R- La relativisation de la foi. Aujourd’hui, il semble compliqué d’annoncer la foi catholique dans son intégrité et avec une conscience droite. Et pourtant le monde d’aujourd’hui mérite la vérité et la vérité est la vérité de Dieu le Père, c’est la vérité de Jésus Christ, la vérité de l’Esprit Saint. Les faux compromis ne servent à rien à l’homme d’aujourd’hui. Au lieu de proposer la foi, d’éduquer les gens, d’enseigner aux gens, on a toujours tendance à relativiser, on dit toujours un peu moins, moins, moins, moins… Un exemple: au lieu de clarifier le sens du mariage, l’indissolubilité, on cherche des exceptions, on va en arrière; au lieu de parler de la dignité du sacerdoce, sa gloire, la splendeur de la vérité des sacrements, on réduit tout à une occasion d’être ensemble. Il y a une horizontalisation du christianisme, on le réduit de manière à plaire aux gens d’aujourd’hui, mais ce faisant, on trompe les gens. Quand nous nous trouvons avec des personnes d’autres religions, nous ne pouvons pas nous unir dans une foi généralisée. La foi est réduite à une foi philosophique, Dieu à un être transcendant, et ensuite nous disons qu’Allah ou Dieu le père de Jésus Christ sont la même chose. Tout comme le Dieu du déisme n’a rien à voir avec le Dieu des chrétiens.
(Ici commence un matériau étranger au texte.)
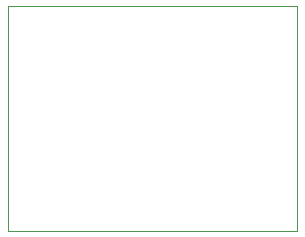
<source format=gko>
G04*
G04 #@! TF.GenerationSoftware,Altium Limited,Altium Designer,18.0.7 (293)*
G04*
G04 Layer_Color=16711935*
%FSLAX25Y25*%
%MOIN*%
G70*
G01*
G75*
%ADD23C,0.00400*%
%ADD24C,0.00402*%
D23*
X214567Y200787D02*
X214571Y275590D01*
D24*
X118110D02*
X214610D01*
X118110Y200787D02*
X214567D01*
X118110D02*
Y275590D01*
M02*

</source>
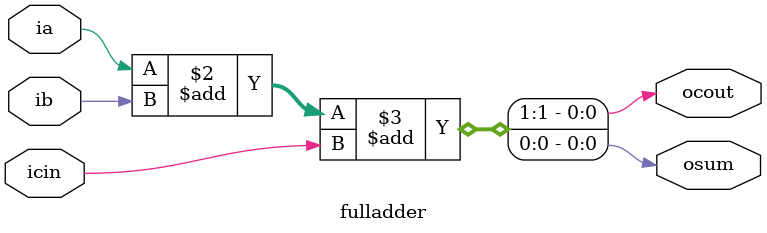
<source format=v>
`timescale 1ns / 1ps

/**************************************************
 * Design Name: adder_4bit
 * Date (y/m/d): 2022/09/19
 *
 * Description:
 *
 **************************************************/

/* Module requirements:
  - scalable (use of carries)
  - input  : two MP_WIDTH bit values + carry in (1bit)
  - output : one MP_WIDTH bit value  + carry out (1bit)
  - latency: 0 clock cycles (combinational logic)
*/

module fulladder
#(
  parameter MP_WIDTH = 1
)
(
  input  wire [MP_WIDTH-1:0] ia,   // input value
  input  wire [MP_WIDTH-1:0] ib,   // input value
  input  wire                icin, // carry in

  output reg  [MP_WIDTH-1:0] osum, // output value
  output reg                 ocout // carry out
);

  // ======= 1 method =======

  // assign {ocout, osum} = ia + ib + icin;

  // ======= 2 method =======

  always @(*) begin : cfull_add_PROC
    {ocout, osum} = ia + ib + icin;
  end // cfull_add_PROC

endmodule

</source>
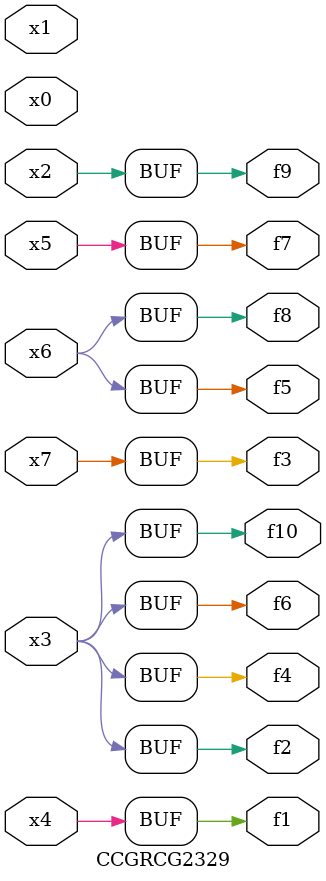
<source format=v>
module CCGRCG2329(
	input x0, x1, x2, x3, x4, x5, x6, x7,
	output f1, f2, f3, f4, f5, f6, f7, f8, f9, f10
);
	assign f1 = x4;
	assign f2 = x3;
	assign f3 = x7;
	assign f4 = x3;
	assign f5 = x6;
	assign f6 = x3;
	assign f7 = x5;
	assign f8 = x6;
	assign f9 = x2;
	assign f10 = x3;
endmodule

</source>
Q- Le Pape insiste beaucoup sur le concept de fraternité universelle. Comment doit-elle être entendue pour éviter cette confusion ?

R- Je n’ai pas aimé tous ces éloges des francs-maçons du Pape. Leur fraternité n’est pas la fraternité des chrétiens en Jésus Christ, elle est beaucoup moins. Nous ne pouvons pas prendre comme mesure de fraternité celle qui vient de la Révolution française, qui est idéologie, comme le communisme. Qui définit qui est mon frère? Mais nous sommes frères entre nous parce que nous sommes enfants de Dieu, parce que nous acceptons le Christ qui s’est fait homme. C’est cela, le fondement de la fraternité.
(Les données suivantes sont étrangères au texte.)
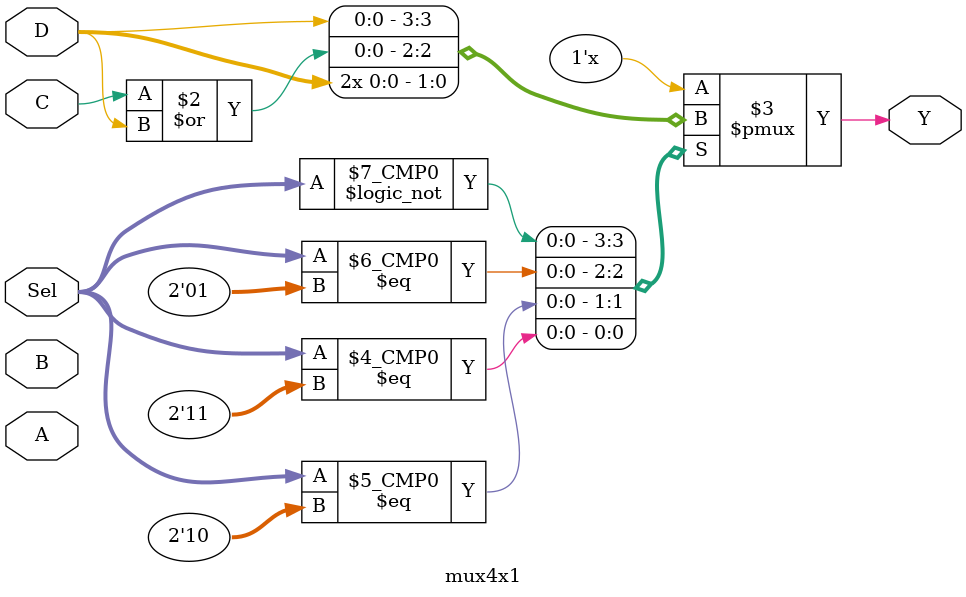
<source format=v>
module mux4x1(
    input A, B, C, D,  
    input [1:0] Sel,
    output reg  Y 
);

    always @(*) begin 
            case (Sel) 
                2'b00: Y = D; 
                2'b01: Y = C | D;
                2'b10: Y = D;
                2'b11: Y = D;
            endcase
    end

endmodule

</source>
Sur la base de la création, nous sommes tous enfants de Dieu. En ce sens, nous parlons aussi de fraternité universelle: on ne peut pas tuer; même dans une guerre, celui que je tue, c’est mon frère. Nous avons tous un père au Ciel, mais ce père s’est révélé en Israël, à Moïse, aux prophètes et finalement en Jésus Christ. Si nous n’élevons pas la fraternité naturelle de l’homme vers la fraternité en Jésus Christ, nous rejetons la dimension surnaturelle et naturalisons la grâce. Une religion universelle n’existe pas, il existe une religiosité universelle, une dimension religieuse qui pousse chaque homme vers le mystère. On entend parfois des idées absurdes, comme celle du Pape «chef d’une religion universelle», mais c’est ridicule. Pierre est Pape par sa confession ou profession de foi: «Tu es le Christ, le fils du Dieu vivant». C’est le Pape, pas le chef de l’ONU.